I had not heard the Berg for many years. Renewing acquaintance I was struck by the works it had influenced, pre-echoing their way through its pages. The opening predicts Samuel Barber's Knoxville with which the concerto shares a similar spirit. The violin concertos by Barber, Frankel and, above all, William Schuman, are also influenced by the Berg.

The dodecaphonic theme continues but with greater force and less emotional dilution with the two concertos from Schoenberg's U.S. years. The piano concerto is hyperactive, mystical, jagged and sour, even in repose. The spirit of line is not lost and a dank romanticism lours.

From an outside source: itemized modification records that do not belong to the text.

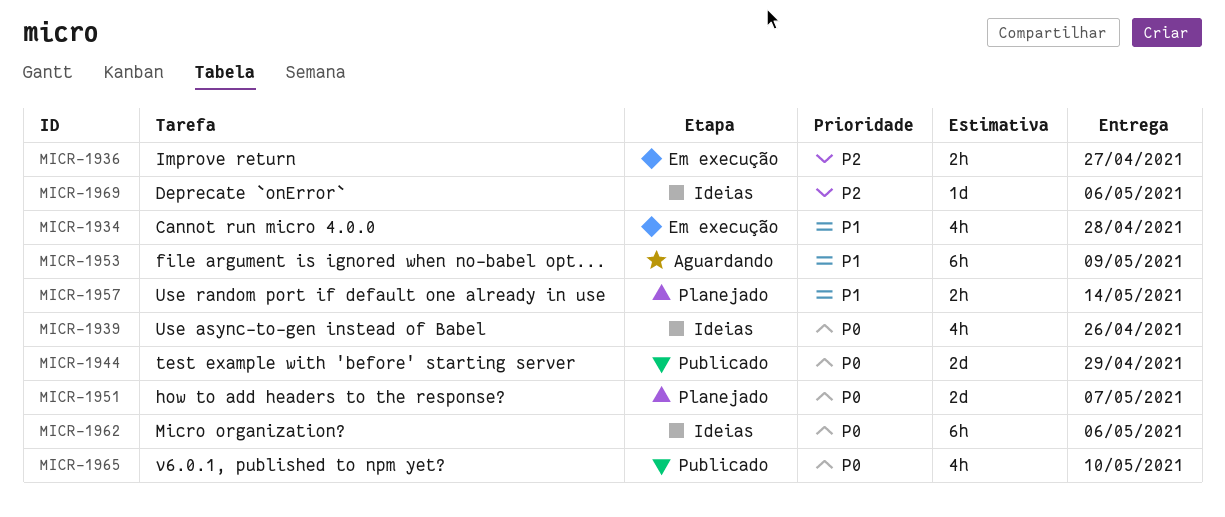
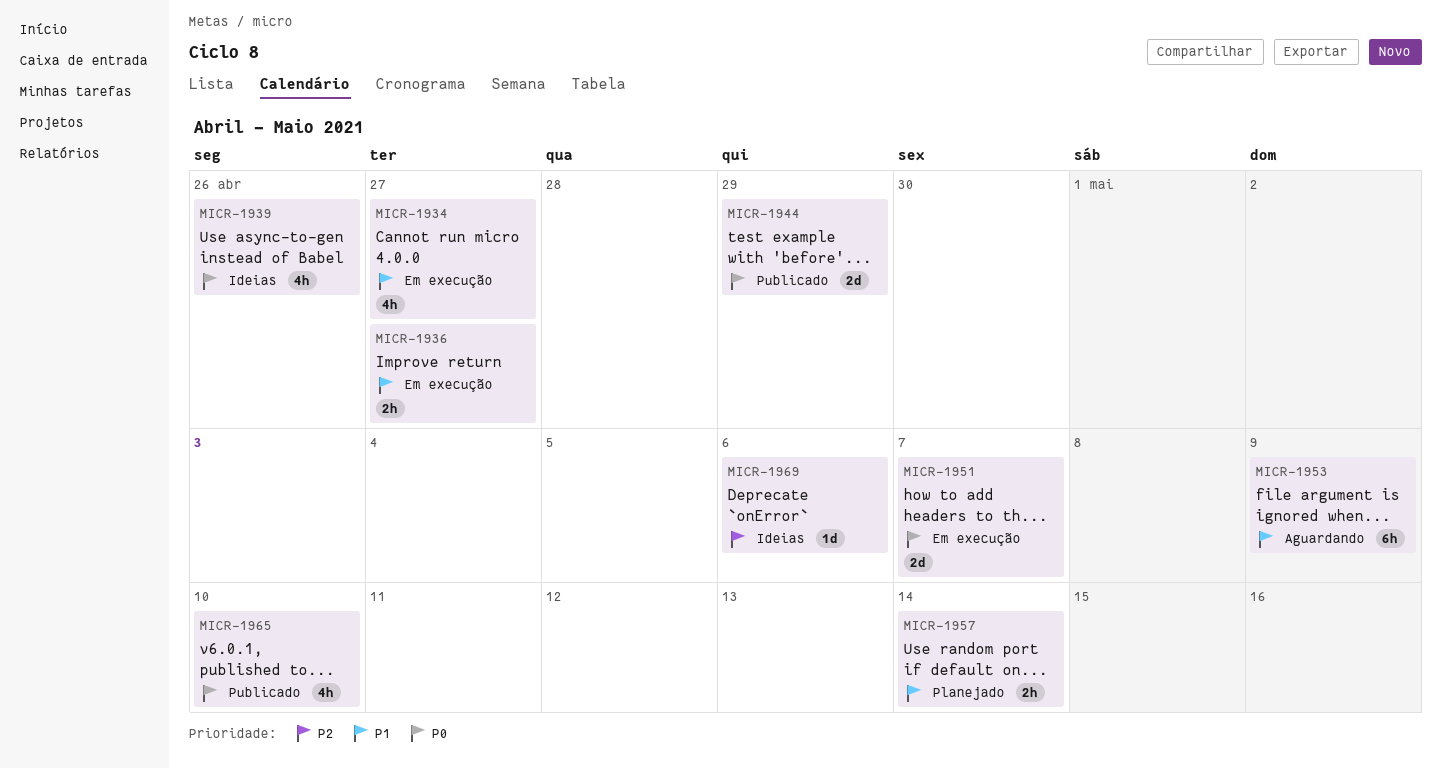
MICR-1934, due: Apr 28 -> Apr 27
MICR-1936, priority: P2 -> P1
MICR-1951, status: Planejado -> Em execução
MICR-1962: present -> none

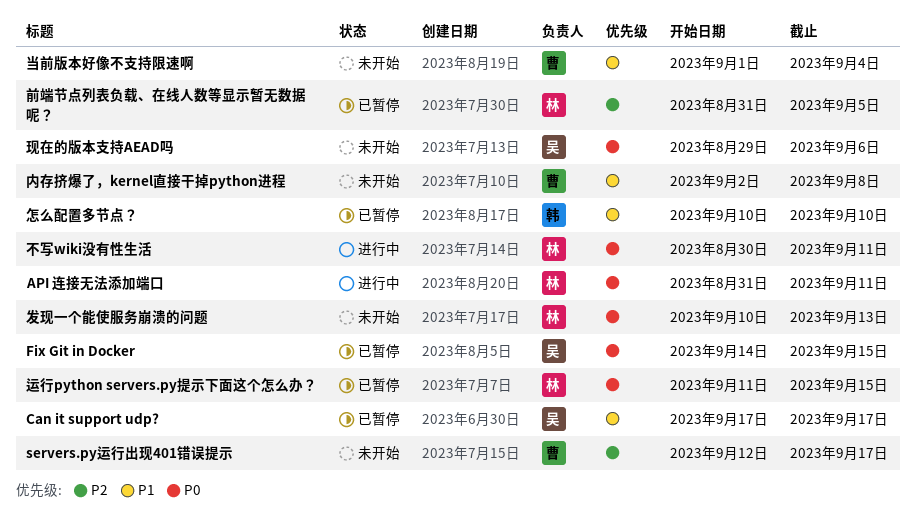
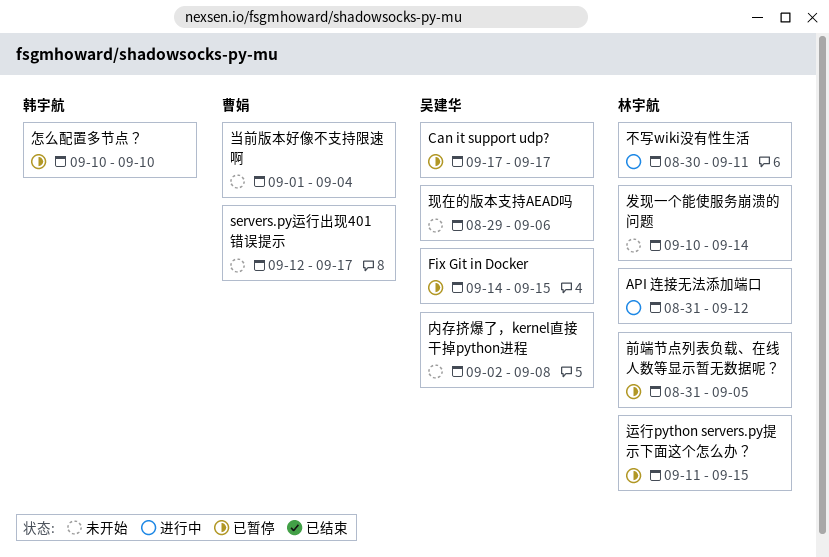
API 连接无法添加端口, due: Sep 11 -> Sep 12
内存挤爆了，kernel直接干掉python进程, owner: 曹娟 -> 吴建华
发现一个能使服务崩溃的问题, due: Sep 13 -> Sep 14

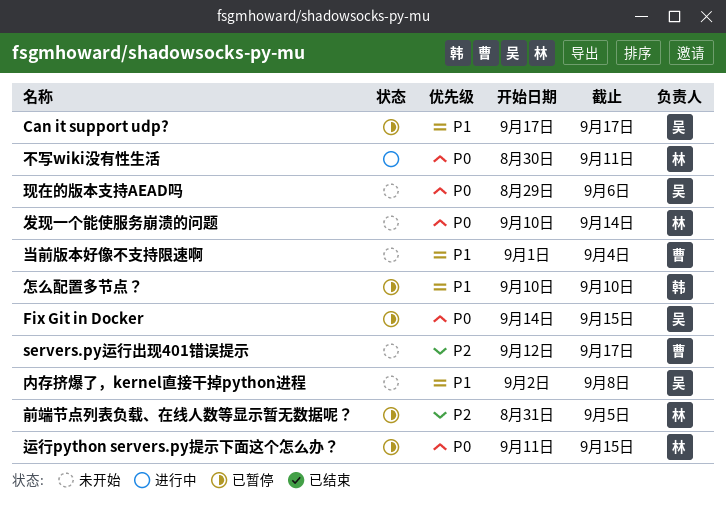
API 连接无法添加端口: present -> none

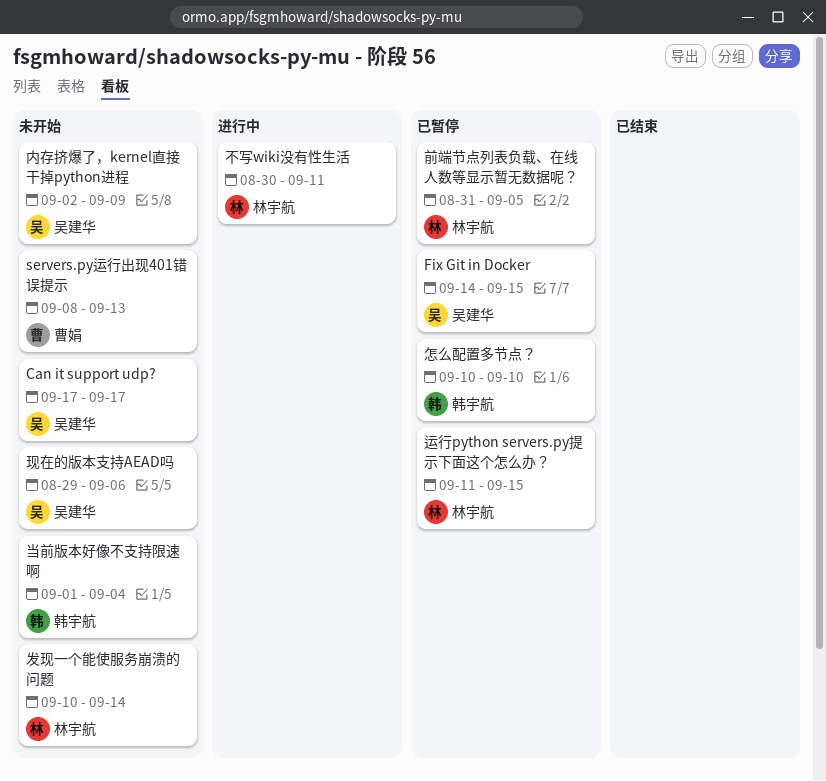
Can it support udp?, status: 已暂停 -> 未开始
servers.py运行出现401错误提示, start: Sep 12 -> Sep 8
servers.py运行出现401错误提示, due: Sep 17 -> Sep 13
内存挤爆了，kernel直接干掉python进程, due: Sep 8 -> Sep 9
当前版本好像不支持限速啊, owner: 曹娟 -> 韩宇航

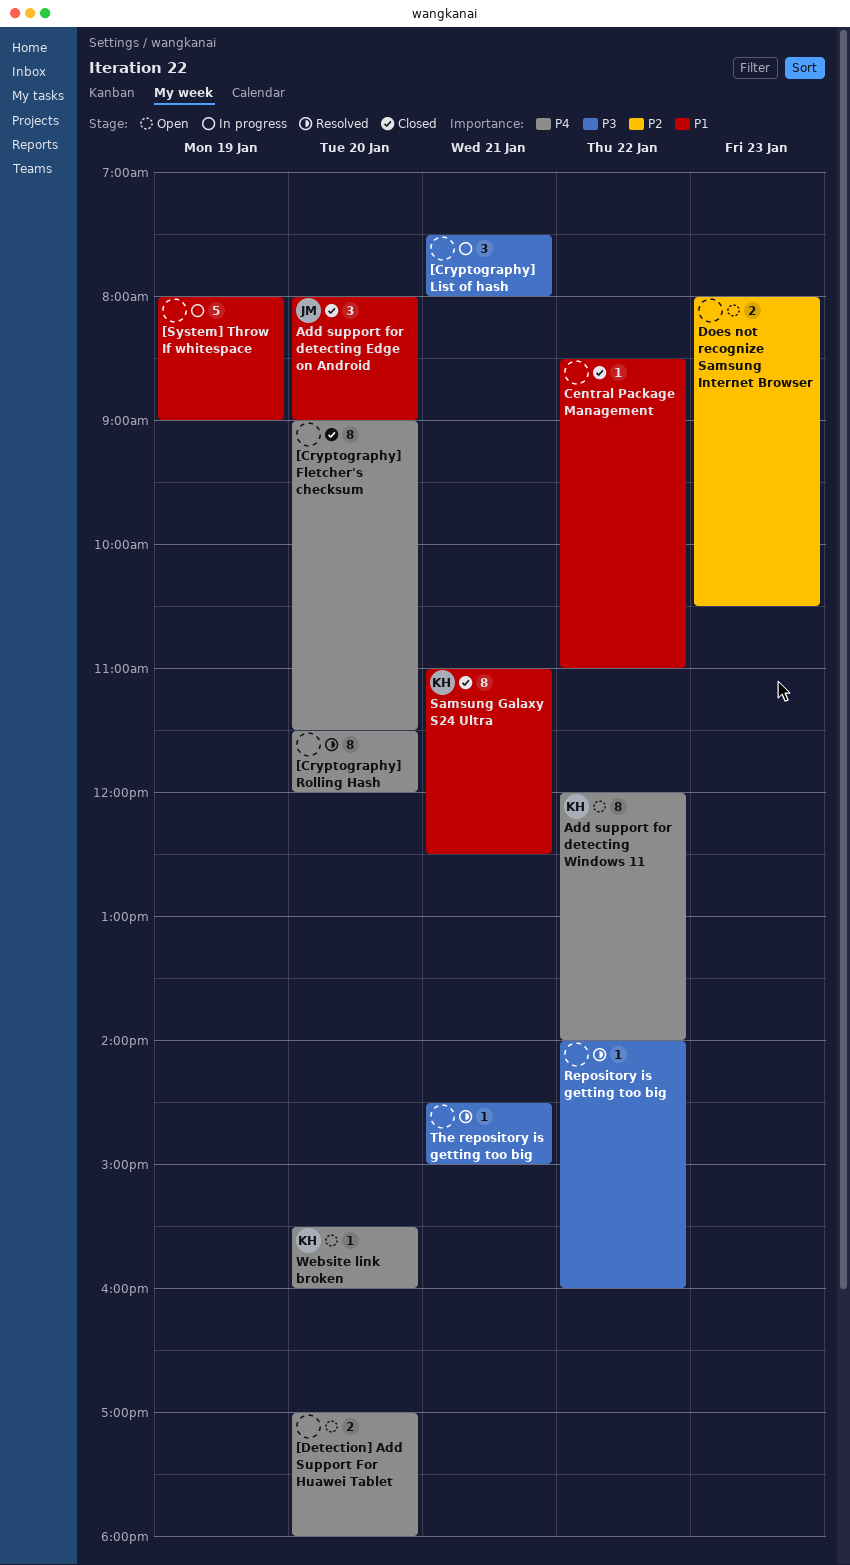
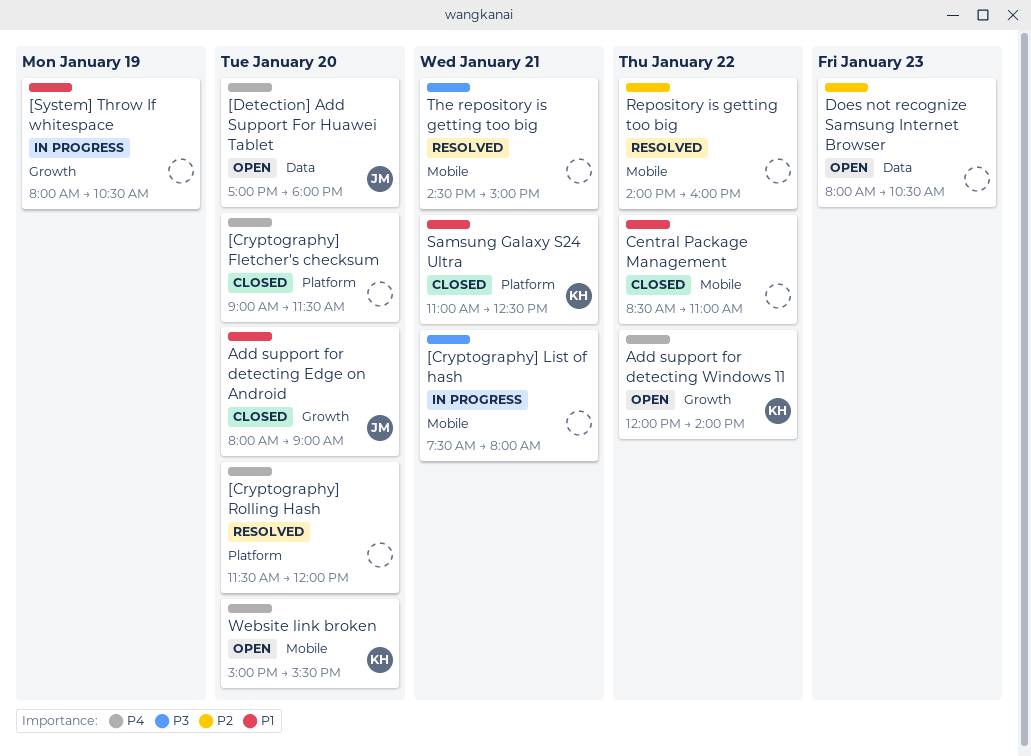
[Detection] Add Support For Huawei Tablet, owner: none -> JM
[System] Throw If whitespace, ends: 09:00 -> 10:30
Repository is getting too big, priority: P3 -> P2
Website link broken, begins: 15:30 -> 15:00
Website link broken, ends: 16:00 -> 15:30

I have not compared this with the Peter Serkin/Boulez coupling on Erato (also with the Schoenberg violin concerto but without the Berg) but the sound is staggeringly good, denied only a silky texture when very loud. The pizzicato episodes at the start of the Molto allegro make an astonishing approach towards the illusion of reality.

The violin concerto predates the piano concerto by six years. While the first movement's poco allegro is angular there is relief in the intermittently gentler contours of the andante grazioso with its tattered shreds of lullaby, cantique and passacaglia.

Kubelik and the Bavarians are a constant throughout these three works. They are unfailingly alert and vital.

A word or several about the design of the Eloquence marque: minimalistically tasteful, monochrome but with a subtle colour splash for the DG shield and the central abstract design. The approach is consistent across the Eloquence brand. Spine colour coding is also used to identify the musical genre.

The two Schoenberg works are tougher going than the Berg though far from impossible.

Not a disc for romantics. Those sated with too much Rachmaninov, Bax or Arnold will find, however, that it clears the head. At the very least they will return to their core repertoire with a sense of renewal.

Congratulations to Universal for taking the decision to include this far from easy choice in their series. I must be more careful in condemning the majors for lack of adventure.